Werkwijze validatiecommissie
De validatiecommissie bestaat uit vertegenwoordigers van Rijkswaterstaat, ATCN, VNCI, Unie van Waterschappen en Royal HaskoningDHV. De voorzitter van de commissie wordt gezamenlijk vastgesteld. De validatiecommissie komt minimaal twee maal per jaar bij elkaar, of zo vaak als nodig. De validatiecommissie beoordeelt:
  • de validatieprocedure;
  • expert judgement voorstellen voor bepaalde parameters, indien de geschatte waarde rond een kritische waarde van de verwerkingsmatrix ligt;
  • classificatievoorstellen die worden ingediend voor moeilijk in te delen stoffen of mengsels;
  • voorstellen voor de stoffen die in de quickscan groepen vallen;
  • de historische indeling.
Aan de validatiecommissie wordt voor elke vergadering ter kennisname een lijst toegestuurd met de nieuw ingevoerde stoffen en een onderbouwing van de beoordeling.

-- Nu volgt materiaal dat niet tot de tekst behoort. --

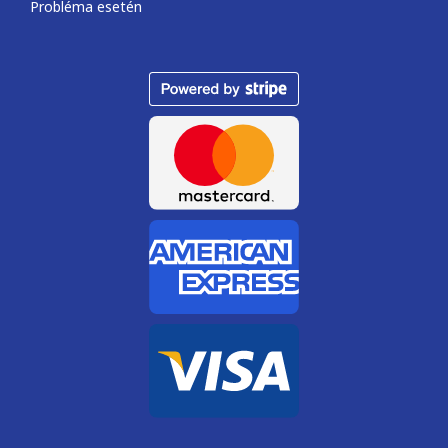
Probléma esetén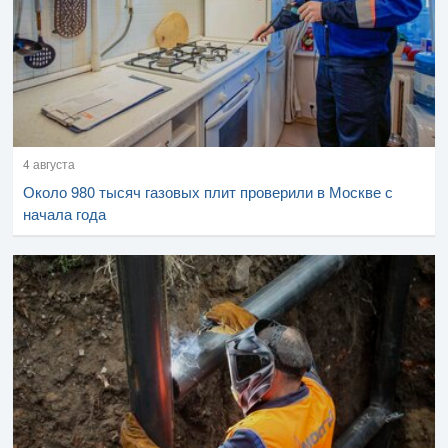
4 августа
Около 980 тысяч газовых плит проверили в Москве с
начала года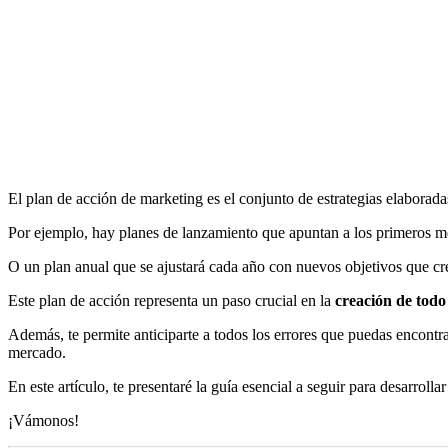
El plan de acción de marketing es el conjunto de estrategias elaborada
Por ejemplo, hay planes de lanzamiento que apuntan a los primeros me
O un plan anual que se ajustará cada año con nuevos objetivos que cr
Este plan de acción representa un paso crucial en la
creación de todo
Además, te permite anticiparte a todos los errores que puedas encontrar
mercado.
En este artículo, te presentaré la guía esencial a seguir para desarroll
¡Vámonos!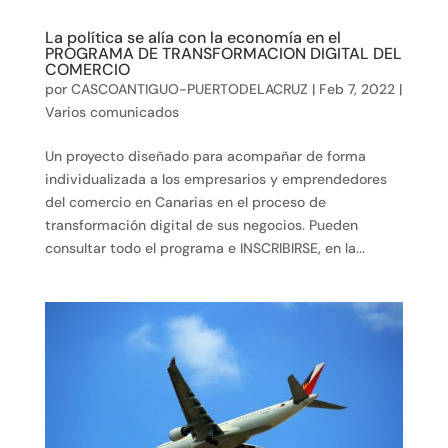
La política se alía con la economía en el
PROGRAMA DE TRANSFORMACION DIGITAL DEL
COMERCIO
por
CASCOANTIGUO-PUERTODELACRUZ
|
Feb 7, 2022
|
Varios comunicados
Un proyecto diseñado para acompañar de forma
individualizada a los empresarios y emprendedores
del comercio en Canarias en el proceso de
transformación digital de sus negocios. Pueden
consultar todo el programa e INSCRIBIRSE, en la...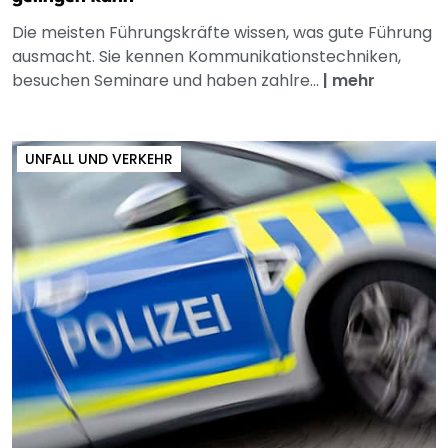
Die meisten Führungskräfte wissen, was gute Führung
ausmacht. Sie kennen Kommunikationstechniken,
besuchen Seminare und haben zahlre...
|
mehr
UNFALL UND VERKEHR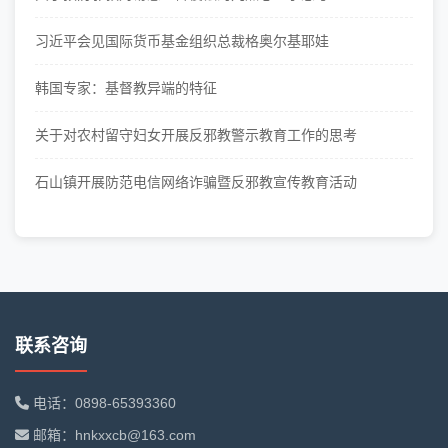
习近平会见国际货币基金组织总裁格奥尔基耶娃
韩国专家：基督教异端的特征
关于对农村留守妇女开展反邪教警示教育工作的思考
石山镇开展防范电信网络诈骗暨反邪教宣传教育活动
联系咨询
电话：0898-65393360
邮箱：hnkxxcb@163.com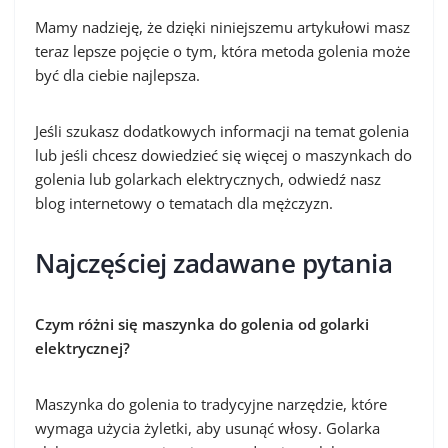
Mamy nadzieję, że dzięki niniejszemu artykułowi masz
teraz lepsze pojęcie o tym, która metoda golenia może
być dla ciebie najlepsza.
Jeśli szukasz dodatkowych informacji na temat golenia
lub jeśli chcesz dowiedzieć się więcej o maszynkach do
golenia lub golarkach elektrycznych, odwiedź nasz
blog internetowy o tematach dla mężczyzn.
Najczęściej zadawane pytania
Czym różni się maszynka do golenia od golarki
elektrycznej?
Maszynka do golenia to tradycyjne narzędzie, które
wymaga użycia żyletki, aby usunąć włosy. Golarka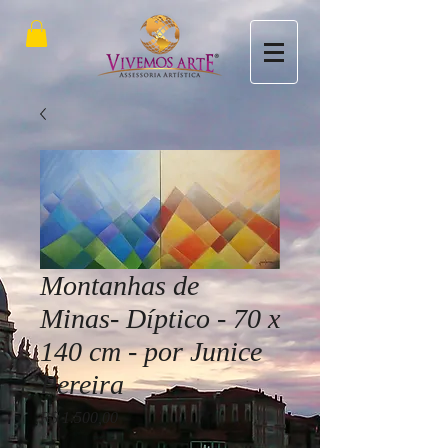
Montanhas de
Minas- Díptico - 70 x
140 cm - por Junice
Pereira
Preço
R$ 1.500,00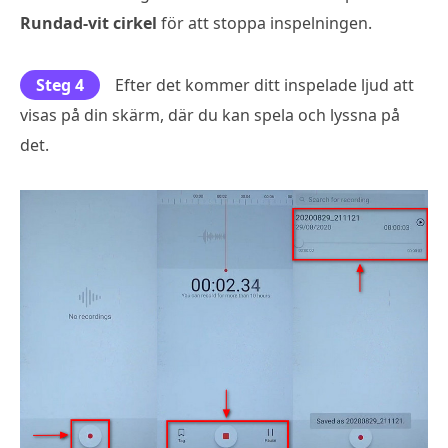
Rundad-vit cirkel
för att stoppa inspelningen.
Steg 4
Efter det kommer ditt inspelade ljud att
visas på din skärm, där du kan spela och lyssna på
det.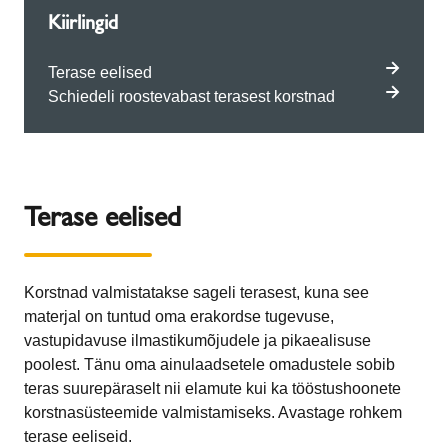
Kiirlingid
Terase eelised
Schiedeli roostevabast terasest korstnad
Terase eelised
Korstnad valmistatakse sageli terasest, kuna see
materjal on tuntud oma erakordse tugevuse,
vastupidavuse ilmastikumõjudele ja pikaealisuse
poolest. Tänu oma ainulaadsetele omadustele sobib
teras suurepäraselt nii elamute kui ka tööstushoonete
korstnasüsteemide valmistamiseks. Avastage rohkem
terase eeliseid.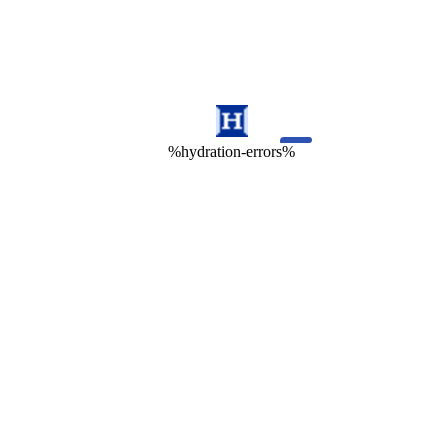
%hydration-errors%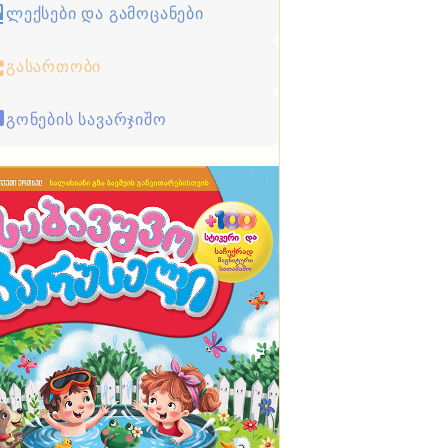
ლექსები და გამოცანები
გასართობი
გონების სავარჯიშო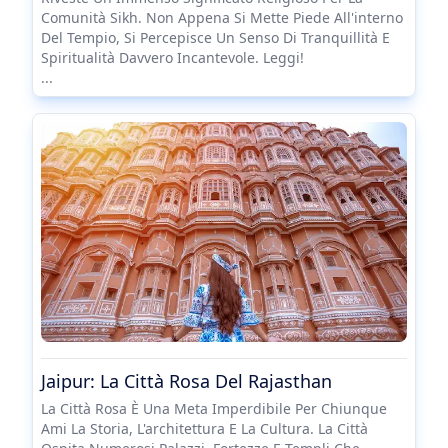
Comunità Sikh. Non Appena Si Mette Piede All'interno
Del Tempio, Si Percepisce Un Senso Di Tranquillità E
Spiritualità Davvero Incantevole. Leggi!
...
Jaipur: La Città Rosa Del Rajasthan
La Città Rosa È Una Meta Imperdibile Per Chiunque
Ami La Storia, L'architettura E La Cultura. La Città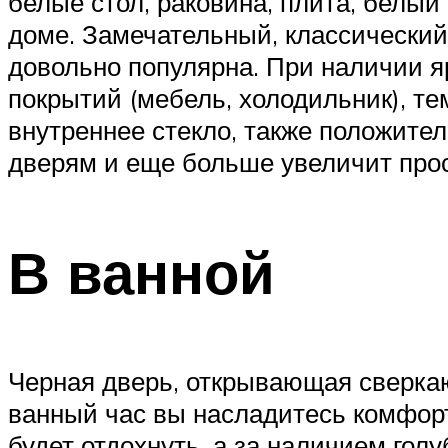
белые стол, раковина, плита, белый
доме. Замечательный, классический
довольно популярна. При наличии я
покрытий (мебель, холодильник), те
внутреннее стекло, также положител
дверям и еще больше увеличит прос
В ванной
Черная дверь, открывающая сверк
ванный час вы насладитесь комфорто
будет отдохнуть, а за наличием гол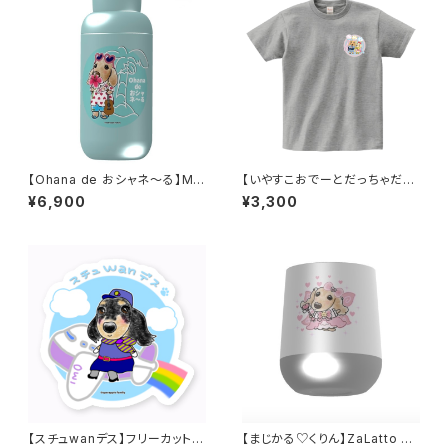
【Ohana de おシャネ～る】Mal
【いやすこおでーとだっちゃだれ
uttoサーモステンレスボトル 40
～♡】ワンポイントTシャツ／杢
¥6,900
¥3,300
0ml
グレー
【スチュwanデス】フリーカットス
【まじかる♡くりん】ZaLatto サ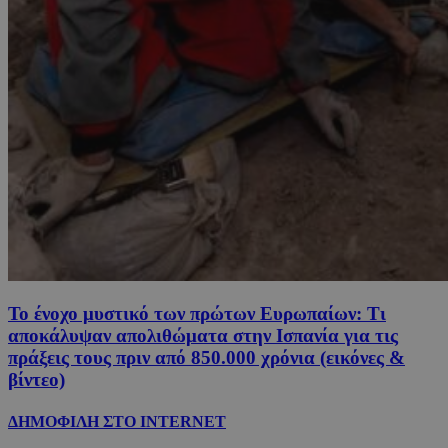
Το ένοχο μυστικό των πρώτων Ευρωπαίων: Τι
αποκάλυψαν απολιθώματα στην Ισπανία για τις
πράξεις τους πριν από 850.000 χρόνια (εικόνες &
βίντεο)
ΔΗΜΟΦΙΛΗ ΣΤΟ INTERNET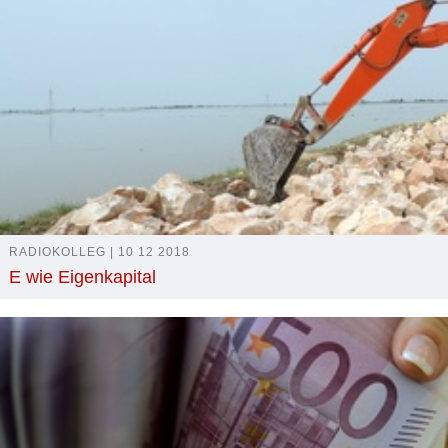
RADIOKOLLEG | 10 12 2018
E wie Eigenkapital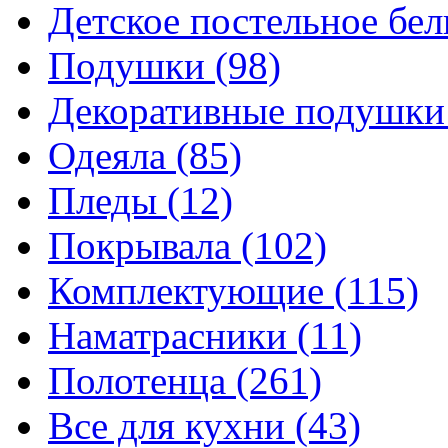
Детское постельное бе
Подушки
(98)
Декоративные подушк
Одеяла
(85)
Пледы
(12)
Покрывала
(102)
Комплектующие
(115)
Наматрасники
(11)
Полотенца
(261)
Все для кухни
(43)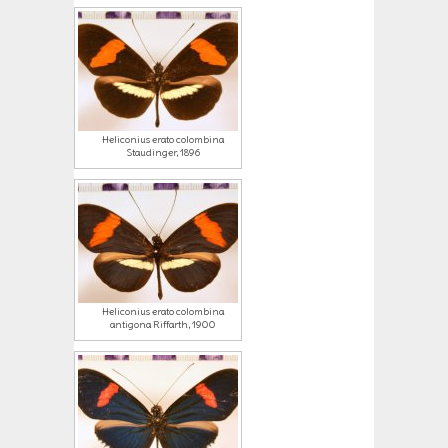
Heliconius erato colombina
Staudinger, 1896
Heliconius erato colombina
antigona Riffarth, 1900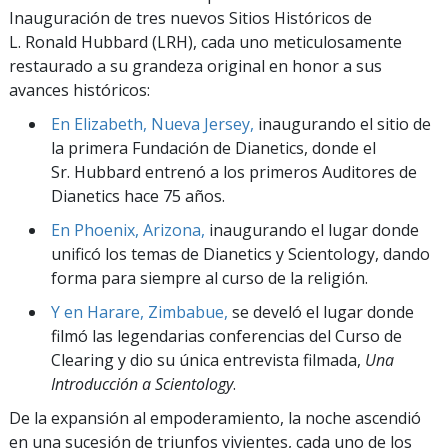
Inauguración de tres nuevos Sitios Históricos de
L. Ronald Hubbard (LRH), cada uno meticulosamente
restaurado a su grandeza original en honor a sus
avances históricos:
En Elizabeth, Nueva Jersey,
inaugurando el sitio de
la primera Fundación de Dianetics, donde el
Sr. Hubbard entrenó a los primeros Auditores de
Dianetics hace 75 años.
En Phoenix, Arizona,
inaugurando el lugar donde
unificó los temas de Dianetics y Scientology, dando
forma para siempre al curso de la religión.
Y en Harare, Zimbabue,
se develó el lugar donde
filmó las legendarias conferencias del Curso de
Clearing y dio su única entrevista filmada,
Una
Introducción a Scientology
.
De la expansión al empoderamiento, la noche ascendió
en una sucesión de triunfos vivientes, cada uno de los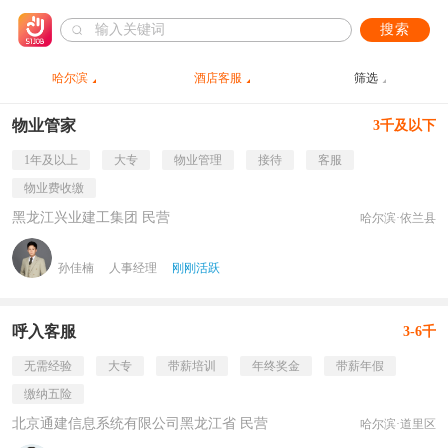
搜索
哈尔滨
酒店客服
筛选
物业管家
3千及以下
1年及以上
大专
物业管理
接待
客服
物业费收缴
黑龙江兴业建工集团 民营
哈尔滨·依兰县
孙佳楠
人事经理
刚刚活跃
呼入客服
3-6千
无需经验
大专
带薪培训
年终奖金
带薪年假
缴纳五险
北京通建信息系统有限公司黑龙江省 民营
哈尔滨·道里区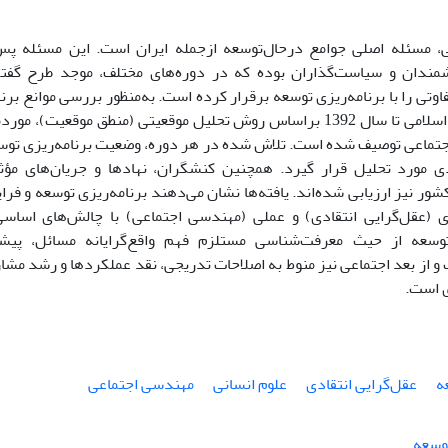
ی، مسئله اصلی جوامع درحال‌توسعه ازجمله ایران است. این مسئله پس 
ندان و سیاست‌گذاران بوده که در دوره‌های مختلف، موجد طرح گفتما
وتی را با برنامه‌ریزی توسعه برقرار کرده است. به‌منظور بررسی موانع برنام
بعد از انقلاب اسلامی تا سال 1392 براساس روش تحلیل موقعیتی (منطق موقع
جتماعی توصیف ‌شده است. تلاش شده در هر دوره، وضعیت برنامه‌ریزی توسعه
دی مورد تحلیل قرار گیرد. همچنین کنشگران، نهادها و جریان‌های مؤثر
ور نیز ارزیابی ‌شده‌اند. یافته‌ها نشان می‌دهند برنامه‌ریزی توسعه و فر
 (عقل‌گرایی انتقادی) و عملی (مهندسی اجتماعی) با چالش‌های اساس
 توسعه از حیث معرفت‌شناسی مستلزم فهم واقع‌گرایانه مسائل، پی
و از بعد اجتماعی نیز منوط به اصلاحات تدریجی، نقد عملکردها و رشد مشا
 است.
ه
عقل‌گرایی انتقادی
علوم انسانی
مهندسی اجتماعی
توسعه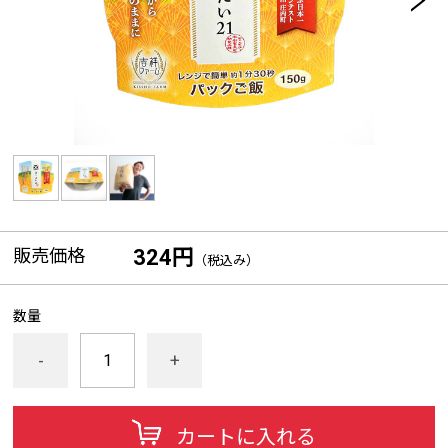
販売価格
324円
（税込み）
数量
-
+
カートに入れる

Drie weken voor aanvang van elke vergadering worden aan de leden van de validatiecommissie stoffenlijsten toegestuurd met daarin de voorgestelde classificatie voor stoffen. Deze wordt vervolgens besproken in de vergadering. Leden van de validatiecommissie hebben het recht een veto uit te spreken over een voorgestelde indeling en kunnen om meer gegevens te vragen.

1 Een bijzonder aspect doet zich voor bij de verwerking van weinig bezwaarlijke en volledig oplosbare componenten (methanol, ammonia, zout.) Dergelijke stoffen zijn fysisch(chemisch) niet te verwijderen, maar worden in een biologische zuivering volledig afgebroken, of zijn volledig inert (zout). De eerste zuiveringsstap is hiermee dan ook niet zinvol. Uit praktisch oogpunt zal het echter weinig zinvol zijn om het spoelwater van deze stoffen apart naar de biologische zuivering af te voeren.